7. The fiber optic distribution device of claim 6, wherein the disconnect protector comprises a substantially flat middle section and two end sections.

8. The fiber optic distribution device of claim 7, wherein the middle section extends from the interior of the housing to the exterior of the housing between the first adapter port and the second adapter port.

9. The fiber optic distribution device of claim 6, wherein the disconnect protector is U-shaped.

10. A fiber optic distribution device, comprising:

a housing having an interior and at least one inlet opening for an incoming fiber optic cable having a first number of micromodules and at least one outlet opening for an outgoing fiber optic cable having a second number of micromodules, wherein each micromodule comprises optical fibers surrounded by a protection tube;

wherein the second number of micromodules of the outgoing fiber optic cable is smaller than the first number of micromodules of the incoming fiber optic cable, and wherein the optical fibers of the second number of micromodules of the outgoing fiber optic cable are uncut optical fibers of the first number of micromodules of the incoming fiber optic cable.

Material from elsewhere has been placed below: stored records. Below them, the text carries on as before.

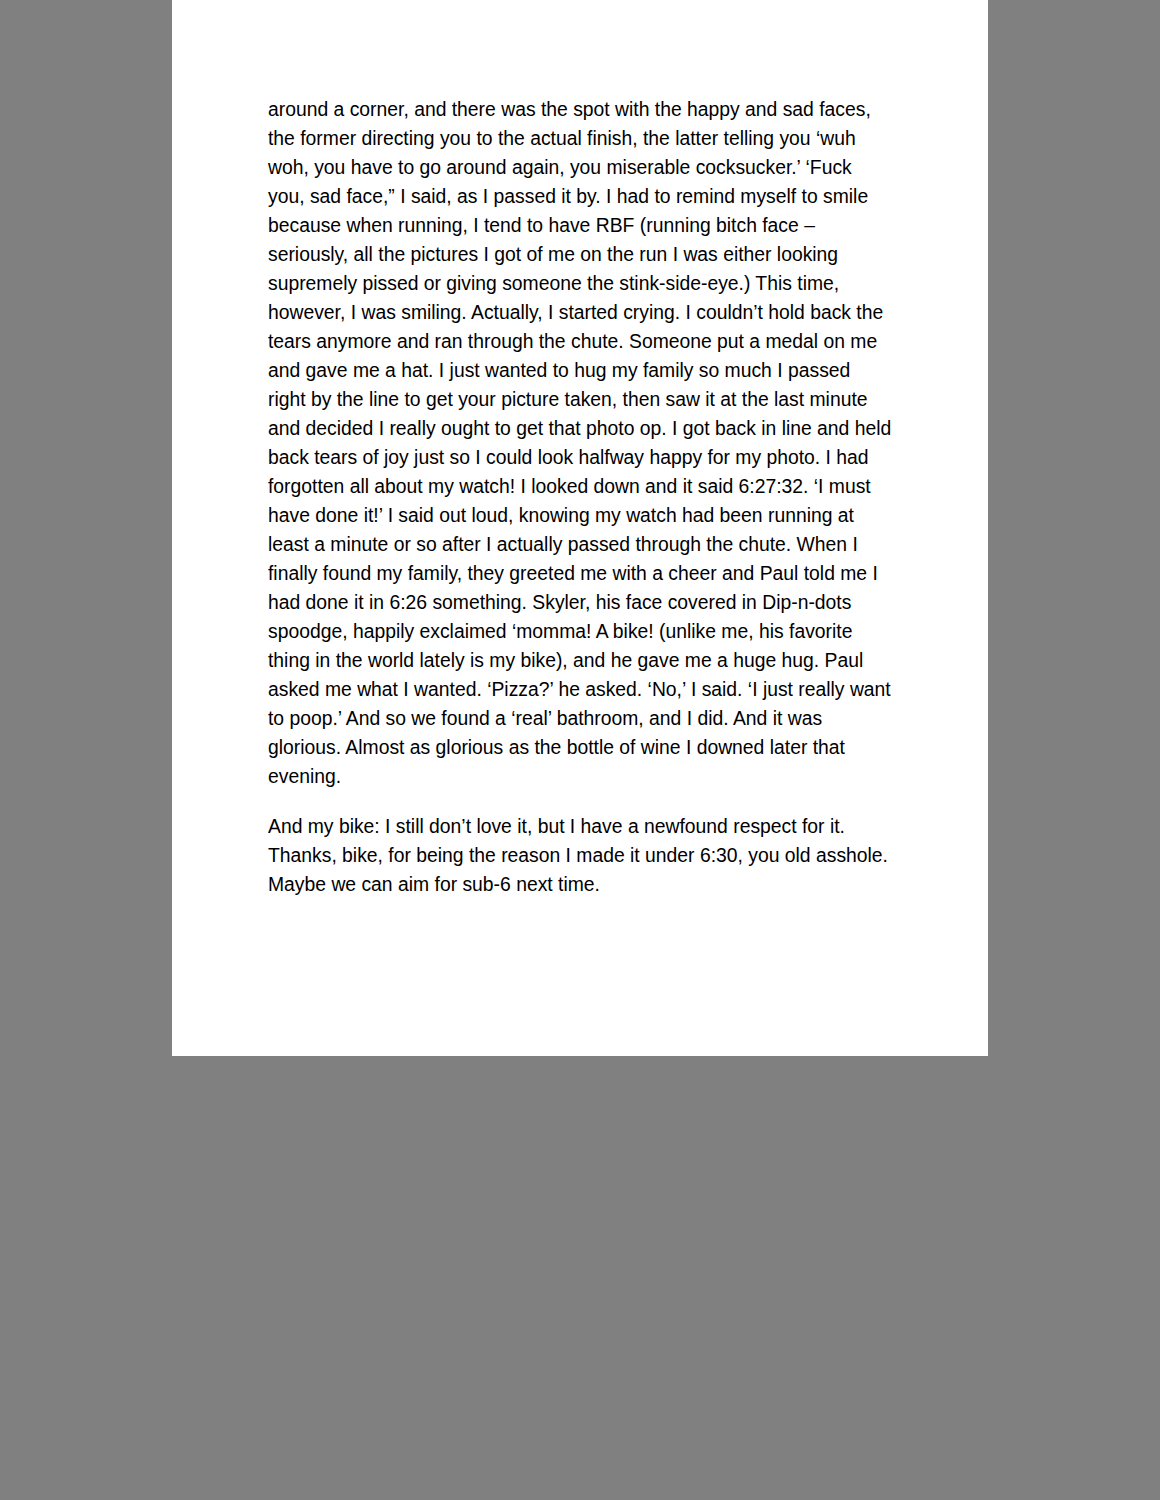around a corner, and there was the spot with the happy and sad faces, the former directing you to the actual finish, the latter telling you ‘wuh woh, you have to go around again, you miserable cocksucker.’ ‘Fuck you, sad face,” I said, as I passed it by. I had to remind myself to smile because when running, I tend to have RBF (running bitch face – seriously, all the pictures I got of me on the run I was either looking supremely pissed or giving someone the stink-side-eye.) This time, however, I was smiling. Actually, I started crying. I couldn’t hold back the tears anymore and ran through the chute. Someone put a medal on me and gave me a hat. I just wanted to hug my family so much I passed right by the line to get your picture taken, then saw it at the last minute and decided I really ought to get that photo op. I got back in line and held back tears of joy just so I could look halfway happy for my photo. I had forgotten all about my watch! I looked down and it said 6:27:32. ‘I must have done it!’ I said out loud, knowing my watch had been running at least a minute or so after I actually passed through the chute. When I finally found my family, they greeted me with a cheer and Paul told me I had done it in 6:26 something. Skyler, his face covered in Dip-n-dots spoodge, happily exclaimed ‘momma! A bike! (unlike me, his favorite thing in the world lately is my bike), and he gave me a huge hug. Paul asked me what I wanted. ‘Pizza?’ he asked. ‘No,’ I said. ‘I just really want to poop.’ And so we found a ‘real’ bathroom, and I did. And it was glorious. Almost as glorious as the bottle of wine I downed later that evening.
And my bike: I still don’t love it, but I have a newfound respect for it. Thanks, bike, for being the reason I made it under 6:30, you old asshole. Maybe we can aim for sub-6 next time.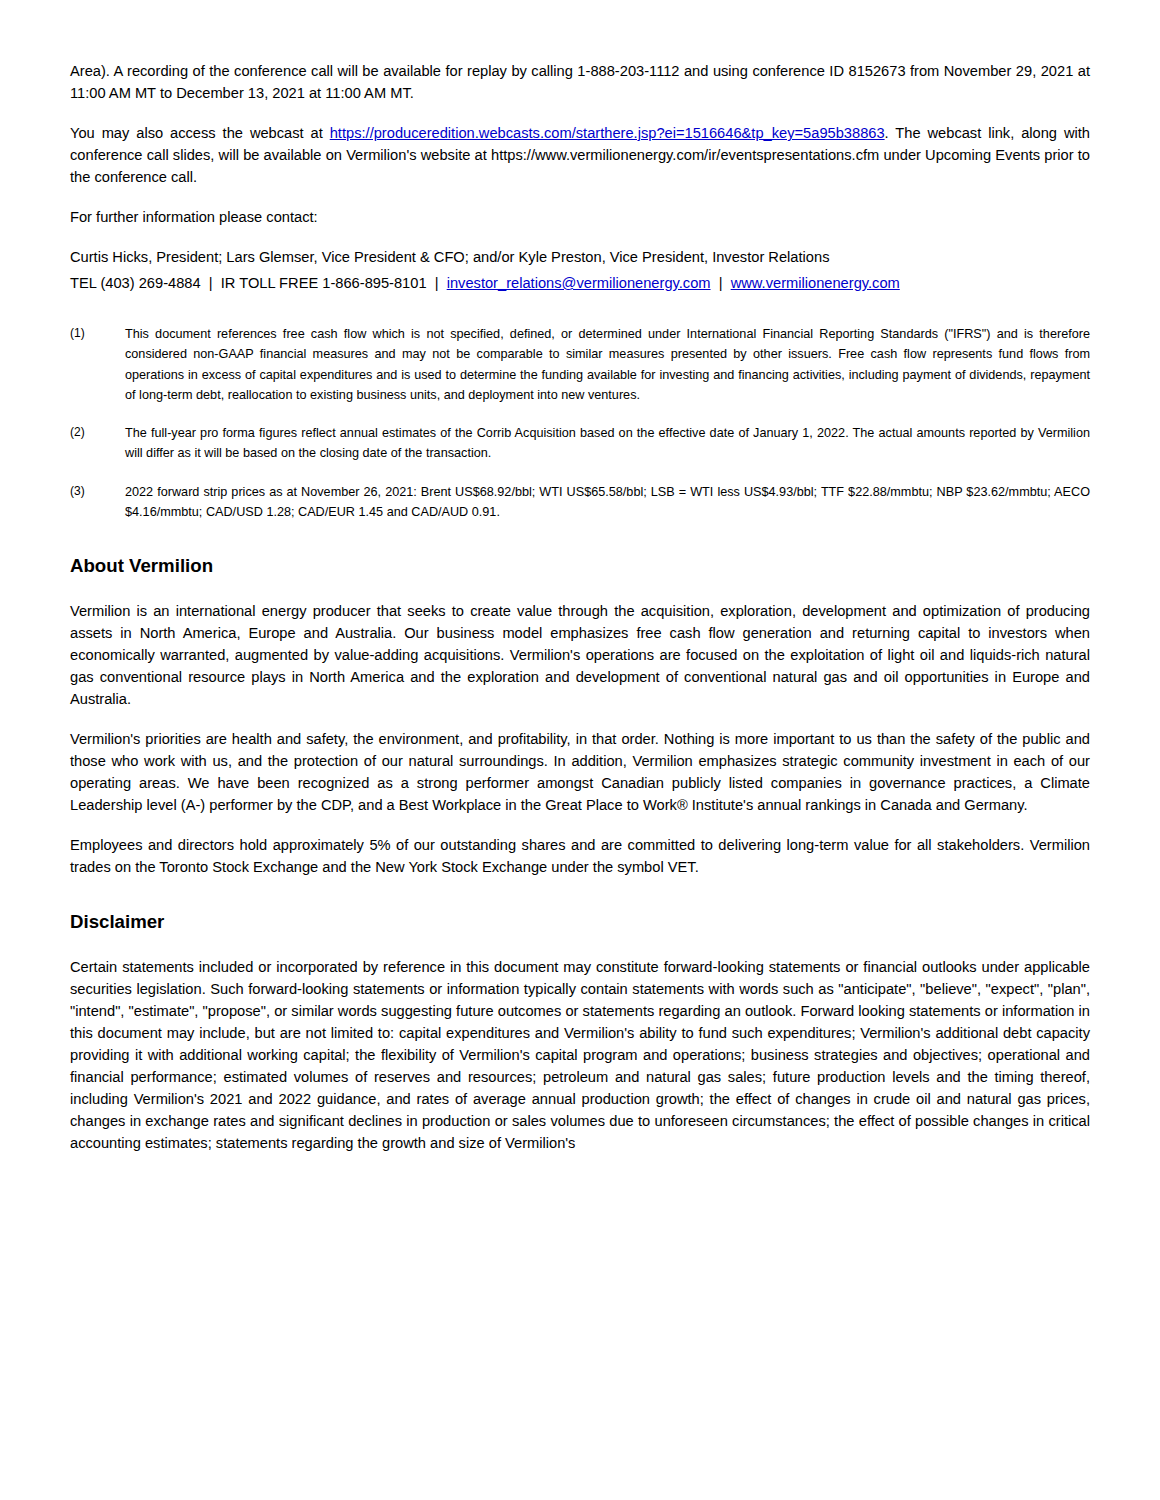Area). A recording of the conference call will be available for replay by calling 1-888-203-1112 and using conference ID 8152673 from November 29, 2021 at 11:00 AM MT to December 13, 2021 at 11:00 AM MT.
You may also access the webcast at https://produceredition.webcasts.com/starthere.jsp?ei=1516646&tp_key=5a95b38863. The webcast link, along with conference call slides, will be available on Vermilion's website at https://www.vermilionenergy.com/ir/eventspresentations.cfm under Upcoming Events prior to the conference call.
For further information please contact:
Curtis Hicks, President; Lars Glemser, Vice President & CFO; and/or Kyle Preston, Vice President, Investor Relations
TEL (403) 269-4884 | IR TOLL FREE 1-866-895-8101 | investor_relations@vermilionenergy.com | www.vermilionenergy.com
(1)
This document references free cash flow which is not specified, defined, or determined under International Financial Reporting Standards ("IFRS") and is therefore considered non-GAAP financial measures and may not be comparable to similar measures presented by other issuers. Free cash flow represents fund flows from operations in excess of capital expenditures and is used to determine the funding available for investing and financing activities, including payment of dividends, repayment of long-term debt, reallocation to existing business units, and deployment into new ventures.
(2)
The full-year pro forma figures reflect annual estimates of the Corrib Acquisition based on the effective date of January 1, 2022. The actual amounts reported by Vermilion will differ as it will be based on the closing date of the transaction.
(3)
2022 forward strip prices as at November 26, 2021: Brent US$68.92/bbl; WTI US$65.58/bbl; LSB = WTI less US$4.93/bbl; TTF $22.88/mmbtu; NBP $23.62/mmbtu; AECO $4.16/mmbtu; CAD/USD 1.28; CAD/EUR 1.45 and CAD/AUD 0.91.
About Vermilion
Vermilion is an international energy producer that seeks to create value through the acquisition, exploration, development and optimization of producing assets in North America, Europe and Australia. Our business model emphasizes free cash flow generation and returning capital to investors when economically warranted, augmented by value-adding acquisitions. Vermilion's operations are focused on the exploitation of light oil and liquids-rich natural gas conventional resource plays in North America and the exploration and development of conventional natural gas and oil opportunities in Europe and Australia.
Vermilion's priorities are health and safety, the environment, and profitability, in that order. Nothing is more important to us than the safety of the public and those who work with us, and the protection of our natural surroundings. In addition, Vermilion emphasizes strategic community investment in each of our operating areas. We have been recognized as a strong performer amongst Canadian publicly listed companies in governance practices, a Climate Leadership level (A-) performer by the CDP, and a Best Workplace in the Great Place to Work® Institute's annual rankings in Canada and Germany.
Employees and directors hold approximately 5% of our outstanding shares and are committed to delivering long-term value for all stakeholders. Vermilion trades on the Toronto Stock Exchange and the New York Stock Exchange under the symbol VET.
Disclaimer
Certain statements included or incorporated by reference in this document may constitute forward-looking statements or financial outlooks under applicable securities legislation. Such forward-looking statements or information typically contain statements with words such as "anticipate", "believe", "expect", "plan", "intend", "estimate", "propose", or similar words suggesting future outcomes or statements regarding an outlook. Forward looking statements or information in this document may include, but are not limited to: capital expenditures and Vermilion's ability to fund such expenditures; Vermilion's additional debt capacity providing it with additional working capital; the flexibility of Vermilion's capital program and operations; business strategies and objectives; operational and financial performance; estimated volumes of reserves and resources; petroleum and natural gas sales; future production levels and the timing thereof, including Vermilion's 2021 and 2022 guidance, and rates of average annual production growth; the effect of changes in crude oil and natural gas prices, changes in exchange rates and significant declines in production or sales volumes due to unforeseen circumstances; the effect of possible changes in critical accounting estimates; statements regarding the growth and size of Vermilion's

11. The fiber optic device of claim 10, further comprising a splice tray positioned in the interior of the housing, wherein the splice tray carries at least one splice between one of the optical fibers of the first number of micromodules and an optical fiber of a pigtail, and wherein the pigtail is preassembled at one end with a fiber optic connector.

12. The fiber optic device of claim 11, further comprising at least one adapter having a first adapter port being accessible from the interior of the housing for receiving the fiber optic connector of the pigtail and a second adapter port being accessible from exterior to the housing for receiving a fiber optic connector of an optical network terminal cable running to a subscriber.

13. The fiber optic device of claim 12, further comprising at least one disconnect protector attached to the at least one adapter, wherein the at least one disconnect protector encloses the first adapter port and the second adapter port of the at least one adapter and the fiber optic connector of the pigtail received by the first adapter port and the fiber optic connector of the optical network terminal cable received by the second adapter port preventing the fiber optic connector of the pigtail from disconnecting from the first adapter port and the fiber optic connector of the optical network terminal cable from disconnecting from the second adapter port.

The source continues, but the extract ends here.